I have an longstanding interest in what could be called alternative modes of living. Examples:
In fact, I participated in an alternative mode of living by growing up in a radically fundamentalist Christian church that practiced separation from the world through strict rules for living. (When Rachel and I married we had neither wedding rings nor a television!) Having lived through experiences of what can only be called religious abuse, I believe I possess some clarity about the dangers of these exercises.
One trait I retained from that background is a dissatisfaction with the status quo. I left behind the paranoia and heavy-handed moralism but I have never shaken the feeling that to live conventionally is to fail to take up the necessary struggle of life. I’m aware, of course, that some people will now dismiss everything I have to say on this subject as internalized religious trauma. And that could be true—though I don’t think it’s that simple. You don’t have to grow up as a paranoid separatist to be dissatisfied with the world these days.
I am interested in these alternative modes of living because they present possibilities. They serve the same value as utopias: they undermine the supposed inevitability of the status quo.
They are also, at the same time, impossible.

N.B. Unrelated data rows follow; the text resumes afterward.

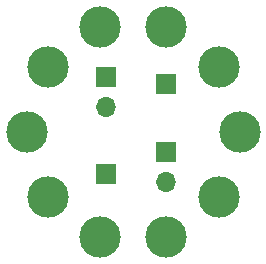
<source format=gbr>
%TF.GenerationSoftware,KiCad,Pcbnew,8.0.8*%
%TF.CreationDate,2025-02-19T08:42:43-08:00*%
%TF.ProjectId,RotarySW,526f7461-7279-4535-972e-6b696361645f,rev?*%
%TF.SameCoordinates,Original*%
%TF.FileFunction,Soldermask,Top*%
%TF.FilePolarity,Negative*%
%FSLAX46Y46*%
G04 Gerber Fmt 4.6, Leading zero omitted, Abs format (unit mm)*
G04 Created by KiCad (PCBNEW 8.0.8) date 2025-02-19 08:42:43*
%MOMM*%
%LPD*%
G01*
G04 APERTURE LIST*
%ADD10C,3.500000*%
%ADD11R,1.700000X1.700000*%
%ADD12O,1.700000X1.700000*%
G04 APERTURE END LIST*
D10*
%TO.C,J1*%
X127110000Y-103095000D03*
X132710000Y-103095000D03*
X137160000Y-99695000D03*
X138910000Y-94195000D03*
X137160000Y-88695000D03*
X132710000Y-85295000D03*
X127110000Y-85295000D03*
X122660000Y-88695000D03*
X120910000Y-94195000D03*
X122660000Y-99695000D03*
%TD*%
D11*
%TO.C,J4*%
X132715000Y-95885000D03*
D12*
X132715000Y-98425000D03*
%TD*%
D11*
%TO.C,J3*%
X132715000Y-90170000D03*
%TD*%
%TO.C,J5*%
X127635000Y-89535000D03*
D12*
X127635000Y-92075000D03*
%TD*%
D11*
%TO.C,J2*%
X127635000Y-97790000D03*
%TD*%
M02*

</source>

That is, they do not work as models of living for everyone or for society in general. That is not their purpose. Their purpose is to induce the dynamic tension required for a new way of living to emerge. That new way of living will be neither this nor that, but something else, and unforeseen.
Over the last few days there has been an ongoing conversation about the dangers of smartphones and whether we should all move to flip phones. Yesterday, I advocated for a third way that avoids the binary choice of status quo smartphone usage or smartphone abstinence.
One of the things that I believe gets missed in these discussions is precisely what I’ve said above: those who have traded their smartphones for flip phones are engaging in an alternative mode of living. They are undermining the status quo, which is quite obviously deeply unhealthy. You are not required to imitate them but you ought to pay attention to them.
When we have collectively recovered from our current insanity, we will neither be continually staring at our damned screens nor giving up useful technology altogether. Something new will be happening, incorporating both the mistakes of the past and the wisdom of those impractical, impossible utopians.